There's not much more I could say that I haven't already intimated. Yes, this is Justyn's best work yet, and he has good reason to be proud of it, but it's not really the type of music I usually like (folk) and I don't think many people are going to be able to get into it. I think people need a reason to like their bands--i.e. they are not usually very good reasons. Like, people like Lady Gaga because she is catchy and cool, or people like Animal Collective because they are "music for intellectuals," or something, and people like Deerhunter or Girls because they are provocative, and people like the Pains of Being Pure at Heart because they are the closest equivalent of My Bloody Valentine, or people like Jack Johnson because he reminds them of just kicking back with friends, smoking a j, having a beer, and talking about what is good in life, or people like New Order because they are an awesome band for the dance element, or people like Weezer because they have a crush on Rivers Cuomo.
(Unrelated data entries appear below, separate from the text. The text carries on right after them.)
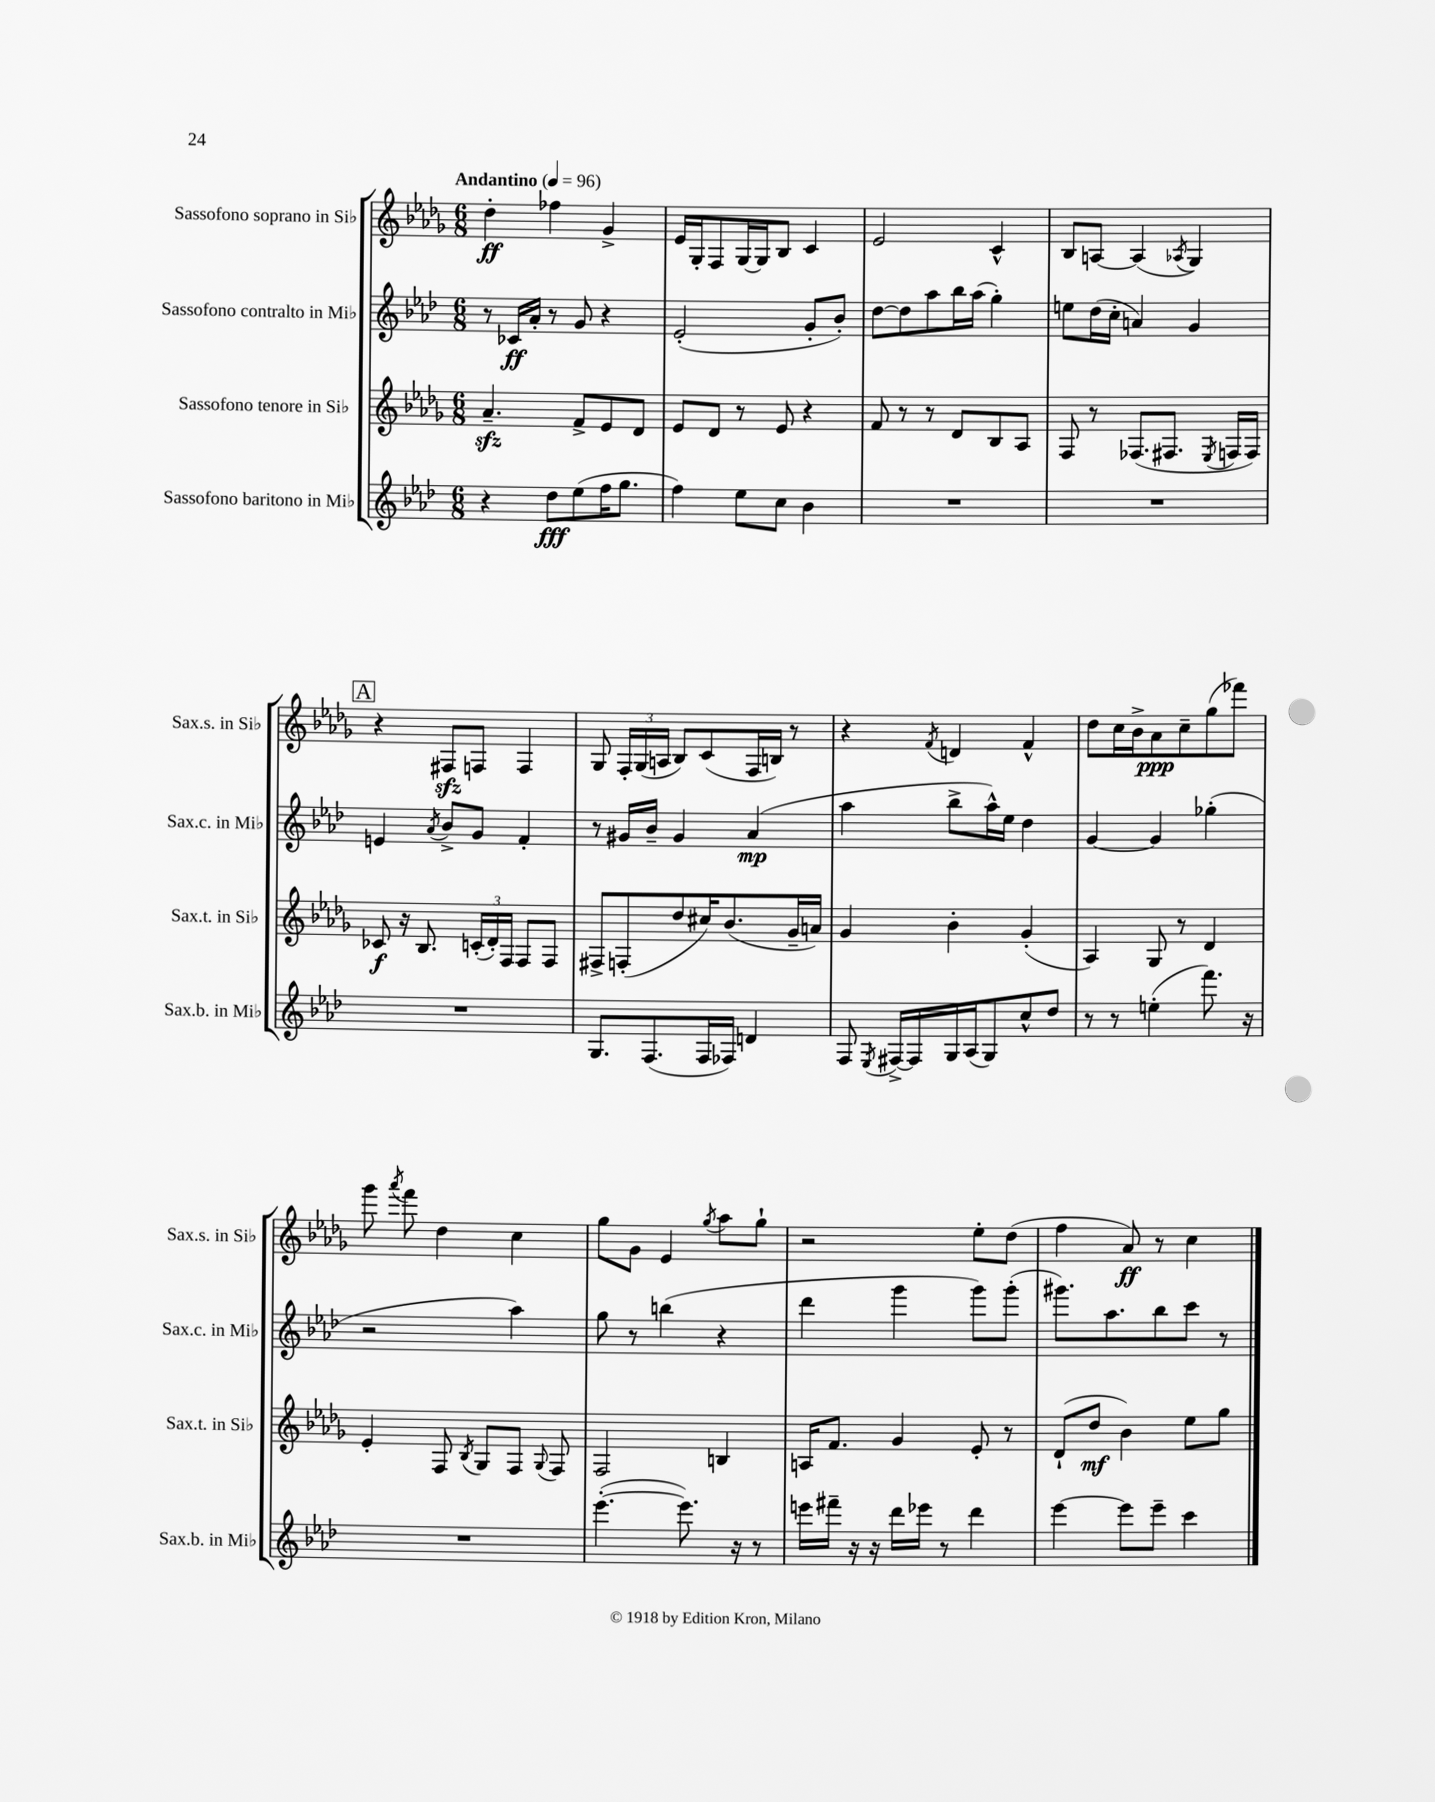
<<
\new StaffGroup <<
\new Staff = "s0" \with { instrumentName = "Sassofono soprano in Sib" shortInstrumentName = "Sax.s. in Sib" } {
    \clef treble \key des \major \numericTimeSignature \time 6/8 \tempo "Andantino" 4 = 96
    \autoBeamOff des''4-.\ff fes''4 ges'4-> |
    ees'16[ ges16-. f8 ges16~ ges16 bes8] c'4 |
    ees'2 c'4-^ |
    bes8[ a8]~ a4( \acciaccatura { aes8 } ges4) |
    \mark \markup { \box "A" } r4 fis8[\sfz f8] f4 |
    ges8 \tuplet 3/2 { f16[-. ges16( a16] } bes8[) c'8( f16 b16]) r8 |
    r4 \acciaccatura { f'8 } d'4 f'4-^ |
    des''8[ c''16 bes'16-> aes'8\ppp c''8-- ges''8( fes'''8]) |
    ges'''8 \acciaccatura { aes'''8 } f'''8 des''4 c''4 |
    ges''8[ ges'8] ees'4 \acciaccatura { ges''8 } aes''8[ ges''8]-! |
    r2 ees''8[-. des''8]( |
    f''4 aes'8\ff) r8 c''4 \bar "|." |
}
\new Staff = "s1" \with { instrumentName = "Sassofono contralto in Mib" shortInstrumentName = "Sax.c. in Mib" } {
    \clef treble \key aes \major \numericTimeSignature \time 6/8
    \autoBeamOff r8 ces'16[\ff aes'16]-. r8 g'8 r4 |
    ees'2-.( g'8[-. bes'8]-.) |
    des''8[~ des''8 aes''8 bes''16 aes''16]( g''4-.) |
    e''8[ des''16( c''16]-. a'4) g'4 |
    \mark \markup { \box "A" } e'4 \acciaccatura { aes'8 } bes'8[-> g'8] f'4-. |
    r8 gis'16[ bes'16]-- gis'4 aes'4\mp( |
    aes''4 bes''8[-> aes''16-^) ees''16] des''4 |
    g'4~ g'4 ges''4-.( |
    r2 aes''4) |
    g''8 r8 b''4( r4 |
    des'''4 g'''4 g'''8[) g'''8]-.( |
    gis'''8.[) aes''8. bes''8 c'''8] r8 \bar "|." |
}
\new Staff = "s2" \with { instrumentName = "Sassofono tenore in Sib" shortInstrumentName = "Sax.t. in Sib" } {
    \clef treble \key des \major \numericTimeSignature \time 6/8
    \autoBeamOff aes'4.--\sfz f'8[-> ees'8 des'8] |
    ees'8[ des'8] r8 ees'8 r4 |
    f'8 r8 r8 des'8[ bes8 aes8] |
    f8 r8 fes8.[( fis8.] \acciaccatura { ees8 } f16[ f16]) |
    \mark \markup { \box "A" } ces'8\f r16 bes8. \tuplet 3/2 { c'16[-.( des'16-.) f16] } f8[ f8] |
    fis8[-> f8-.( des''8 cis''16) bes'8.( ges'16-- a'16]) |
    ges'4 bes'4-. ges'4-.( |
    aes4) ges8 r8 des'4 |
    ees'4-. f8 \acciaccatura { bes8 } ges8[ f8] \appoggiatura { ges8 } f8 |
    f2 b4 |
    a16[ f'8.] ges'4 ees'8-. r8 |
    des'8[-!( des''8]\mf bes'4) ees''8[ ges''8] \bar "|." |
}
\new Staff = "s3" \with { instrumentName = "Sassofono baritono in Mib" shortInstrumentName = "Sax.b. in Mib" } {
    \clef treble \key aes \major \numericTimeSignature \time 6/8
    \autoBeamOff r4 des''8[\fff ees''8( f''16 g''8.] |
    f''4) ees''8[ c''8] bes'4 |
    R2. |
    R2. |
    \mark \markup { \box "A" } R2. |
    g8.[ f8.( f16 fes16]) d'4 |
    f8 \acciaccatura { ees8 } fis16[~-> fis16 g16 aes16( g8) c''8-^ des''8] |
    r8 r8 e''4-.( f'''8.) r16 |
    R2. |
    ees'''4.~-.( ees'''8.) r16 r8 |
    e'''16[ fis'''16]-- r16 r16 des'''16[ ees'''16] r8 des'''4 |
    ees'''4~ ees'''8[ ees'''8]-- c'''4 \bar "|." |
}
>>
>>
\layout { \context { \Score \remove "Bar_number_engraver" } }
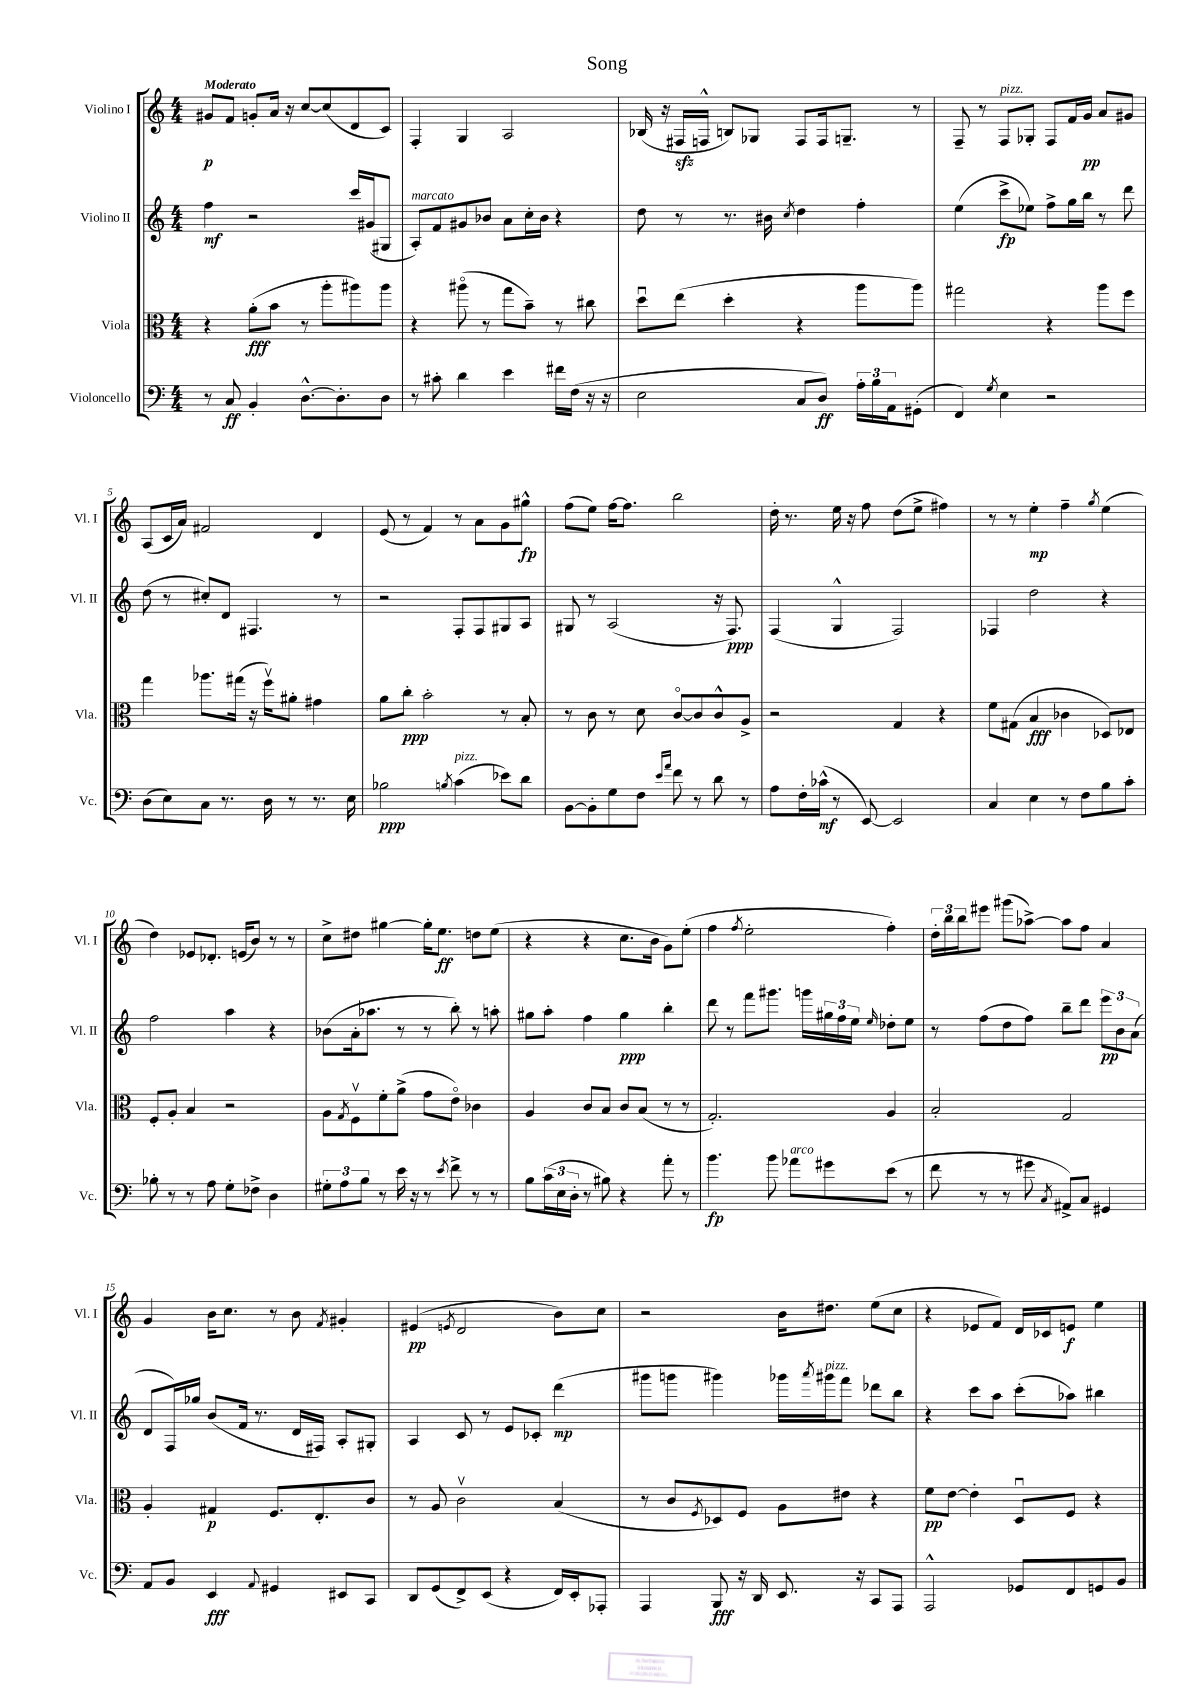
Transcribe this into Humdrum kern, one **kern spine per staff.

**kern	**kern	**kern	**kern
*staff4	*staff3	*staff2	*staff1
*clefF4	*clefC3	*clefG2	*clefG2
*k[]	*k[]	*k[]	*k[]
*M4/4	*M4/4	*M4/4	*M4/4
8r	4r	4ff	8g#
8C	.	.	8f
4BB'	(8a'	2r	8g'
.	8b	.	16a
.	.	.	16r
[8.D^^	8r	.	[8cc
.	8aa'	.	(8cc]
8.D']	.	.	.
.	8aa#)	16ccc	8d
.	.	(16g#	.
8D	8aa#	8G#	8c)
=	=	=	=
8r	4r	8A')	4F'
8c#'	.	8f	.
4d	(8aa#o	8g#	4G
.	8r	8b-	.
4e	8gg	8a	2A
.	8b~)	16cc'	.
.	.	16b-	.
16f#	8r	4r	.
(16F	.	.	.
16r	8cc#	.	.
16r	.	.	.
=	=	=	=
2E	8ddu	8dd	(16B-
.	.	.	16r
.	(8ee	8r	16F#
.	.	.	16F^^
.	4dd'	8.r	8B)
.	.	.	8G-
.	.	16b#	.
.	.	8qcc	.
8C	4r	4dd	8F
8D)	.	.	16F
.	.	.	8.G~
24A'	8aa	4ff'	.
24B	.	.	.
24AA	.	.	.
(8GG#'	8aa)	.	8r
=	=	=	=
4FF)	2gg#	(4ee	8F~
.	.	.	8r
8qG	.	.	.
4E	.	8ccc^	8F
.	.	8ee-)	8G-'
2r	4r	8ff^	8F
.	.	16gg	16f
.	.	16bb	16g
.	8aa	8r	8a
.	8ff	8ddd	8g#
=	=	=	=
(8D	4gg	(8dd	(8A
8E)	.	8r	16c
.	.	.	16a)
8C	8.aa-	8cc#')	2f#
8.r	.	8d	.
.	(16gg#	.	.
.	16r	4.F#	.
16D	16ffv)	.	.
8r	8a#'	.	.
8.r	4g#	.	4d
.	.	8r	.
16E	.	.	.
=	=	=	=
2B-	8a	2r	(8e
.	8cc'	.	8r
.	2b'	.	4f)
8qB	.	.	.
(4c	.	8F'	8r
.	.	8F	8a
8e-)	8r	8G#	8g
8d	8B'	8A	8gg#^^
=	=	=	=
[8BB	8r	8G#	(8ff
8BB']	8c	8r	8ee)
8G	8r	(2A	[16ff
.	.	.	8.ff]
8F	8d	.	.
16qqe	.	.	.
16qqa	.	.	.
8f	[8co	.	2bb
8r	8c]	.	.
8d	8c^^	16r	.
.	.	8.F)	.
8r	8A^	.	.
=	=	=	=
8A	2r	(4F	16dd'
.	.	.	8.r
16F'	.	.	.
(16c-^^	.	.	.
8r	.	4G^^	16ee
.	.	.	16r
[8EE)	.	.	8ff
2EE]	4G	2F)	(8dd
.	.	.	8ee^
.	4r	.	4ff#)
=	=	=	=
4C	8f	4F-	8r
.	(8G#	.	8r
4E	4B	2dd	4ee'
8r	4c-	.	4ff~
8F	.	.	.
.	.	.	8qgg
8B	8D-)	4r	(4ee
8c'	8E-	.	.
=	=	=	=
8B-'	8F'	2ff	4dd)
8r	8A'	.	.
8r	4B	.	8e-
8A	.	.	8.d-'
8G'	2r	4aa	.
.	.	.	(16e
8F-^	.	.	8b)
4D	.	4r	8r
.	.	.	8r
=	=	=	=
12G#'	8A	(8b-	8cc^
12A	.	.	.
.	8qG	.	.
.	8Fv	16a'	8dd#
12B	.	.	.
.	.	8.aa-	.
8r	8f'	.	[4gg#
16e	(8a^	8r	.
16r	.	.	.
8r	8g	8r	16gg#']
.	.	.	8.ee
8qe	.	.	.
8f^	8eo)	8bb')	.
8r	4c-	8r	8dd
8r	.	8aa'	(8ee
=	=	=	=
8B	4A	8gg#	4r
(24c	.	8aa'	.
24E	.	.	.
24D'	.	.	.
8r	8c	4ff	4r
8B#)	8B	.	.
4r	8c	4gg#	8.cc
.	(8B	.	.
.	.	.	16b
8a'	8r	4bb'	8g)
8r	8r	.	(8ee'
=	=	=	=
4.b	2.G')	8ddd	4ff
.	.	8r	.
.	.	.	8qff
.	.	8fff	2ee'
8b	.	8.ggg#	.
8a-	.	.	.
.	.	16ggg	.
8g#	.	24gg#	.
.	.	24ff	.
.	.	24ee	.
.	.	16qqee	.
(8e	4A	8dd-'	4ff')
8r	.	8ee	.
=	=	=	=
8f	2B'	8r	24dd'
.	.	.	24bb
.	.	.	24bb
8r	.	(8ff	8eee#
8r	.	8dd	(8ggg#
8g#	.	8ff)	[8aa-^)
8qC	.	.	.
8AA#^)	2G	8bb~	8aa-]
8C	.	8ddd	8ff
4GG#	.	12eee	4a
.	.	12b	.
.	.	(12a	.
=	=	=	=
8AA	4A'	8d	4g
8BB	.	16F)	.
.	.	16gg-	.
4EE	4G#	(8b	16b
.	.	.	8.cc
.	.	16f	.
.	.	8.r	.
8qqAA	.	.	.
4GG#	8.F	.	8r
.	.	16d	8b
.	8.E'	16F#)	.
.	.	.	8qf
8EE#	.	8A'	4g#'
8CC	8c	8G#'	.
=	=	=	=
8DD	8r	4A	(4e#
(8GG	8A	.	.
.	.	.	8qe
8FF^)	2cv	8c	2d
(8EE	.	8r	.
4r	.	8e	.
.	.	8c-'	.
16FF)	(4B	(4ddd	8b)
16EE'	.	.	.
8AAA-'	.	.	8cc
=	=	=	=
4AAA	8r	8ggg#	2r
.	8c	8ggg	.
.	8qF	.	.
8BBB	8D-)	4ggg#)	.
16r	8F	.	.
16DD	.	.	.
8.EE	8A	16ggg-	16b
.	.	8qaaa	.
.	.	16ggg#	8.dd#
.	8e#	8fff	.
16r	.	.	.
8CC	4r	8ddd-	(8ee
8AAA	.	8bb	8cc
=	=	=	=
2AAA^^	8f	4r	4r
.	[8e	.	.
.	4e']	8ccc	8e-
.	.	8aa	8f)
8GG-	8Du	(8ccc'	16d
.	.	.	16c-
8FF	8F	8aa-)	8e
8GG	4r	4bb#	4ee
8BB	.	.	.
==	==	==	==
*-	*-	*-	*-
The reason people would like Justyn with a Y is because it would be music to put on a mixtape for the person you have a crush on. But it is too difficult to be that kind of music. It is original, and it could only be made by Justyn, and I do not think it is going to open the door to an especially lucrative career in music, but it is his most accomplished work to date, and something that, if he could build upon it, might find a way to attract a larger body of listeners.